Der EZB-Rat hat Anfang Juni beschlossen, den Leitzins um weitere 25 Basispunkte auf 2,0 Prozent zu senken – die achte Senkung seit Sommer 2024. Die Inflation liegt aktuell mit 1,9 Prozent unter dem Zielwert von zwei Prozent. Was das für die Immobilienwirtschaft, Baufinanzierungen und Investoren heißt, zeigt ein Blick auf die Reaktionen.
Die Entscheidung kam für viele Marktteilnehmerinnen und -teilnehmer nicht überraschend – ein Großteil der Senkung war bereits eingepreist. Immobilienunternehmen reagieren überwiegend zurückhaltend. Ein positiver Effekt auf Investitionen in Real Assets ist nicht auszuschließen, erklärt Dr. Felix Schindler, Head of Research & Strategy bei HIH Invest. Die realen Renditen nominalverzinster Anlagen rücken näher an die Null-Prozent-Marke – das könnte Sachwerten neuen Auftrieb geben. Auch Investitionspakete in Infrastruktur und Verteidigung könnten zusätzlichen Schwung bringen.

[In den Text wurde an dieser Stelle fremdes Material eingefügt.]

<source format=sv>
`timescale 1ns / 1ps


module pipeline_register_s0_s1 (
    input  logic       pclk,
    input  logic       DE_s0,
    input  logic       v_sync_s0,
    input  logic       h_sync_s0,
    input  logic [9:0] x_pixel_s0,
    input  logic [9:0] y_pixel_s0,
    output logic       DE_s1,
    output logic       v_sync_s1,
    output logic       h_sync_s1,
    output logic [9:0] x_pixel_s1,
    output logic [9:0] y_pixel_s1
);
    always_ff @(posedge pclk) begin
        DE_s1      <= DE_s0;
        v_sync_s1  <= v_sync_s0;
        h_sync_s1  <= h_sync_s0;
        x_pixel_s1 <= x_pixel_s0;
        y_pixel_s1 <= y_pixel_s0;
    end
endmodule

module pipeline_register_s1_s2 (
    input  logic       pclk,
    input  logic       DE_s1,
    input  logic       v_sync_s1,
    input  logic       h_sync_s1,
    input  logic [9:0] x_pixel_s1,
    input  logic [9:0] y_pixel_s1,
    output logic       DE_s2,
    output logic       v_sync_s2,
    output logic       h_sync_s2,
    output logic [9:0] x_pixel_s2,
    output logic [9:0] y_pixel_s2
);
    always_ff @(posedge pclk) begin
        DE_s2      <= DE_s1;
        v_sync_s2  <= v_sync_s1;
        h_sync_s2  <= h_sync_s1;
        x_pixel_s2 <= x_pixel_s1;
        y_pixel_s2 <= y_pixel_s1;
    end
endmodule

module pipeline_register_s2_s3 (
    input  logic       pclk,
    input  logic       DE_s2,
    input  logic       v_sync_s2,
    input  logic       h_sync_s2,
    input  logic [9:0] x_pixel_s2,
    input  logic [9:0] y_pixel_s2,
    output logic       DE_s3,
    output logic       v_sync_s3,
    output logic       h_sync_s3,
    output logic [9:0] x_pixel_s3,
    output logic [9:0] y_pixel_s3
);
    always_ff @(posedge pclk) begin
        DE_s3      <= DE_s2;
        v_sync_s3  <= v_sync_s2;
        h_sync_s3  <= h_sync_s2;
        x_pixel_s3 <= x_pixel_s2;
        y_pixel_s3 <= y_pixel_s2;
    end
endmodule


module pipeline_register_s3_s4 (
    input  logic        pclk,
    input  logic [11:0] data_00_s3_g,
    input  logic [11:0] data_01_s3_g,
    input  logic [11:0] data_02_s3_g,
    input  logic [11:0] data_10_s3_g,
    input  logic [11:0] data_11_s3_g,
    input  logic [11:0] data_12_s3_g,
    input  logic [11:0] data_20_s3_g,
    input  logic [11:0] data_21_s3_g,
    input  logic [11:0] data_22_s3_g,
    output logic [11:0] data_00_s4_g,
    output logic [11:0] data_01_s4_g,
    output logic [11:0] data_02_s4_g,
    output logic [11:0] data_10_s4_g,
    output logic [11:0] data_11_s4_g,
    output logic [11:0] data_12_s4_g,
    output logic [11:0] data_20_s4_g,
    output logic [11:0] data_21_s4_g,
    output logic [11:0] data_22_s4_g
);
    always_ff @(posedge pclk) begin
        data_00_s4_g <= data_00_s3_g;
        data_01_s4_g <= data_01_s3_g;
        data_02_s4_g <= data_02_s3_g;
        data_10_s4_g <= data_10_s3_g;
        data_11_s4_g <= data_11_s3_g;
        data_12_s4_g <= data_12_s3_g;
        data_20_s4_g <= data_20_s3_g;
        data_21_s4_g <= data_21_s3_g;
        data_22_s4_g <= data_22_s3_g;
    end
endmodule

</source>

Ob der Schritt tatsächlich zu günstigeren Finanzierungsbedingungen für Immobilien führt, ist allerdings offen. Francesco Fedele (BF.direkt) verweist darauf, dass sich die langfristigen Zinsen, die für Projektentwicklungen entscheidend sind, unabhängig von der Leitzinsentwicklung verhalten. Bei anhaltender Inflation könnten sie sogar steigen.

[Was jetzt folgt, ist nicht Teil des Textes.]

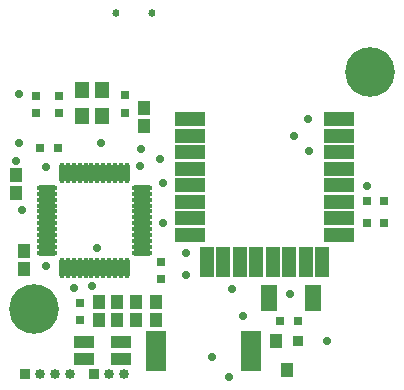
<source format=gbs>
G04*
G04 #@! TF.GenerationSoftware,Altium Limited,Altium Designer,18.1.6 (161)*
G04*
G04 Layer_Color=16711935*
%FSTAX24Y24*%
%MOIN*%
G70*
G01*
G75*
%ADD16R,0.0295X0.0315*%
%ADD18R,0.0315X0.0295*%
%ADD28R,0.0434X0.0454*%
%ADD31C,0.0336*%
%ADD32R,0.0336X0.0336*%
%ADD33C,0.0247*%
%ADD34C,0.0280*%
%ADD35C,0.1655*%
%ADD47R,0.0354X0.0374*%
%ADD50R,0.0472X0.0551*%
%ADD51O,0.0178X0.0690*%
%ADD52O,0.0690X0.0178*%
%ADD53R,0.0474X0.1045*%
%ADD54R,0.1045X0.0474*%
%ADD55R,0.0572X0.0867*%
%ADD56R,0.0434X0.0454*%
%ADD57R,0.0710X0.1340*%
%ADD58R,0.0671X0.0434*%
D16*
X006358Y004488D02*
D03*
Y003898D02*
D03*
X009055Y005856D02*
D03*
Y005266D02*
D03*
X005679Y010797D02*
D03*
Y011388D02*
D03*
X004911D02*
D03*
Y010797D02*
D03*
X007854Y010807D02*
D03*
Y011398D02*
D03*
D18*
X015925Y007156D02*
D03*
X016516D02*
D03*
X015925Y007884D02*
D03*
X016516D02*
D03*
X013642Y003868D02*
D03*
X013051D02*
D03*
X005049Y009646D02*
D03*
X00564D02*
D03*
D28*
X004242Y00874D02*
D03*
Y00815D02*
D03*
X006989Y004498D02*
D03*
Y003907D02*
D03*
X007615Y004498D02*
D03*
Y003907D02*
D03*
X008242Y004498D02*
D03*
Y003907D02*
D03*
X008917Y004498D02*
D03*
Y003907D02*
D03*
X004508Y00561D02*
D03*
Y006201D02*
D03*
X008514Y010965D02*
D03*
Y010374D02*
D03*
D31*
X007825Y002126D02*
D03*
X007325D02*
D03*
X006032Y002116D02*
D03*
X005531D02*
D03*
X005031D02*
D03*
D32*
X006825Y002126D02*
D03*
X004532Y002116D02*
D03*
D33*
X007569Y014144D02*
D03*
X008759Y014154D02*
D03*
D34*
X004242Y009222D02*
D03*
X004341Y011447D02*
D03*
X006161Y004974D02*
D03*
X005246Y005699D02*
D03*
X011447Y004931D02*
D03*
X009902Y005413D02*
D03*
X013366Y004774D02*
D03*
X010758Y002667D02*
D03*
X005226Y009016D02*
D03*
X004341Y009803D02*
D03*
X014596Y003209D02*
D03*
X008377Y009037D02*
D03*
X011804Y004037D02*
D03*
X011348Y002028D02*
D03*
X006949Y006319D02*
D03*
X015925Y008386D02*
D03*
X006754Y005031D02*
D03*
X007069Y009805D02*
D03*
X004421Y00759D02*
D03*
X009911Y006142D02*
D03*
X009124Y007146D02*
D03*
Y008465D02*
D03*
X013514Y010057D02*
D03*
X014016Y009529D02*
D03*
X009038Y009283D02*
D03*
X008408Y009618D02*
D03*
X013986Y01061D02*
D03*
D35*
X004852Y004281D02*
D03*
X016043Y012165D02*
D03*
D47*
X013642Y003228D02*
D03*
D50*
X007106Y011565D02*
D03*
X006437D02*
D03*
Y010699D02*
D03*
X007106D02*
D03*
D51*
X005768Y008819D02*
D03*
X005965D02*
D03*
X006161D02*
D03*
X006358D02*
D03*
X006555D02*
D03*
X006752D02*
D03*
X006949D02*
D03*
X007146D02*
D03*
X007343D02*
D03*
X007539D02*
D03*
X007736D02*
D03*
X007933D02*
D03*
Y00565D02*
D03*
X007736D02*
D03*
X007539D02*
D03*
X007343D02*
D03*
X007146D02*
D03*
X006949D02*
D03*
X006752D02*
D03*
X006555D02*
D03*
X006358D02*
D03*
X006161D02*
D03*
X005965D02*
D03*
X005768D02*
D03*
D52*
X008435Y008317D02*
D03*
Y00812D02*
D03*
Y007923D02*
D03*
Y007726D02*
D03*
Y00753D02*
D03*
Y007333D02*
D03*
Y007136D02*
D03*
Y006939D02*
D03*
Y006742D02*
D03*
Y006545D02*
D03*
Y006348D02*
D03*
Y006152D02*
D03*
X005266D02*
D03*
Y006348D02*
D03*
Y006545D02*
D03*
Y006742D02*
D03*
Y006939D02*
D03*
Y007136D02*
D03*
Y007333D02*
D03*
Y00753D02*
D03*
Y007726D02*
D03*
Y007923D02*
D03*
Y00812D02*
D03*
Y008317D02*
D03*
D53*
X014449Y005846D02*
D03*
X013898D02*
D03*
X013346D02*
D03*
X012795D02*
D03*
X012244D02*
D03*
X011693D02*
D03*
X011142D02*
D03*
X010591D02*
D03*
D54*
X010041Y010608D02*
D03*
Y010057D02*
D03*
Y009506D02*
D03*
Y008955D02*
D03*
Y008404D02*
D03*
Y007852D02*
D03*
Y007301D02*
D03*
Y00675D02*
D03*
X014998D02*
D03*
Y007301D02*
D03*
Y007852D02*
D03*
Y008404D02*
D03*
Y008955D02*
D03*
Y009506D02*
D03*
Y010057D02*
D03*
Y010608D02*
D03*
D55*
X014134Y004636D02*
D03*
X012657D02*
D03*
D56*
X012894Y003228D02*
D03*
X013268Y002244D02*
D03*
D57*
X012067Y002894D02*
D03*
X008917D02*
D03*
D58*
X007726Y003182D02*
D03*
Y002625D02*
D03*
X006506Y003182D02*
D03*
Y002624D02*
D03*
M02*

</source>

Auch die US-Zollpolitik und globale Spannungen könnten eine Rolle spielen, wenn es um weitere geldpolitische Schritte geht. So betont Schindler die Bedeutsamkeit langfristiger Perspektiven: „Für die Immobilienmärkte gilt es gerade in der aktuellen Situation und in den Turbulenzen an den Kapitalmärkten, die langfristige Perspektive sowie nachhaltige Werttreiber und Trends im Blick zu behalten. In den Portfolien sorgen Immobilien in diesem volatilen Umfeld für eine gewisse Stabilität.“
Die Bauzinsen selbst zeigen derzeit keine klare Tendenz. Nach einem Anstieg auf bis zu 3,7 Prozent für zehnjährige Darlehen haben sie sich bei rund 3,6 Prozent stabilisiert. Die Interhyp-Prognose sieht im weiteren Jahresverlauf eher Seitwärtsbewegung – eine deutliche Entlastung ist nicht in Sicht.

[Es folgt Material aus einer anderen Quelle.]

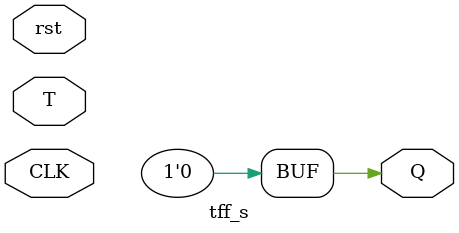
<source format=v>
`timescale 1ns / 1ps


module tff_s(T,Q,CLK,rst);

    input T,CLK,rst;
    output reg Q;
    
    always @(negedge CLK && rst) begin
        Q <= T^Q;
    end

    always @(!rst) Q <= 0;
    
endmodule

</source>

Bundesbankpräsident Joachim Nagel begrüßt den jüngsten Zinsschritt, sprach sich im Gespräch mit dem „Deutschlandfunk“ aber gleichzeitig dafür aus, nun keine voreiligen weiteren Senkungen anzustreben. Seiner Einschätzung nach befindet sich das Zinsniveau derzeit auf einem neutralen Kurs: in einem Bereich, der das Wachstum weder bremst noch ankurbelt. Dadurch gewinne man Handlungsspielraum. Es gehe jetzt darum, Entwicklungen wie Inflation, Konjunktur und geopolitische Risiken genau zu beobachten und mit der nötigen Ruhe zu reagieren.
Für die Branche bedeutet der Schritt der EZB damit vor allem eines: eine kurze Verschnaufpause. Ob daraus eine echte Trendwende entsteht, hängt weniger vom Leitzins als von der weiteren wirtschaftlichen Entwicklung – und vom Vertrauen, das sich daraus speist.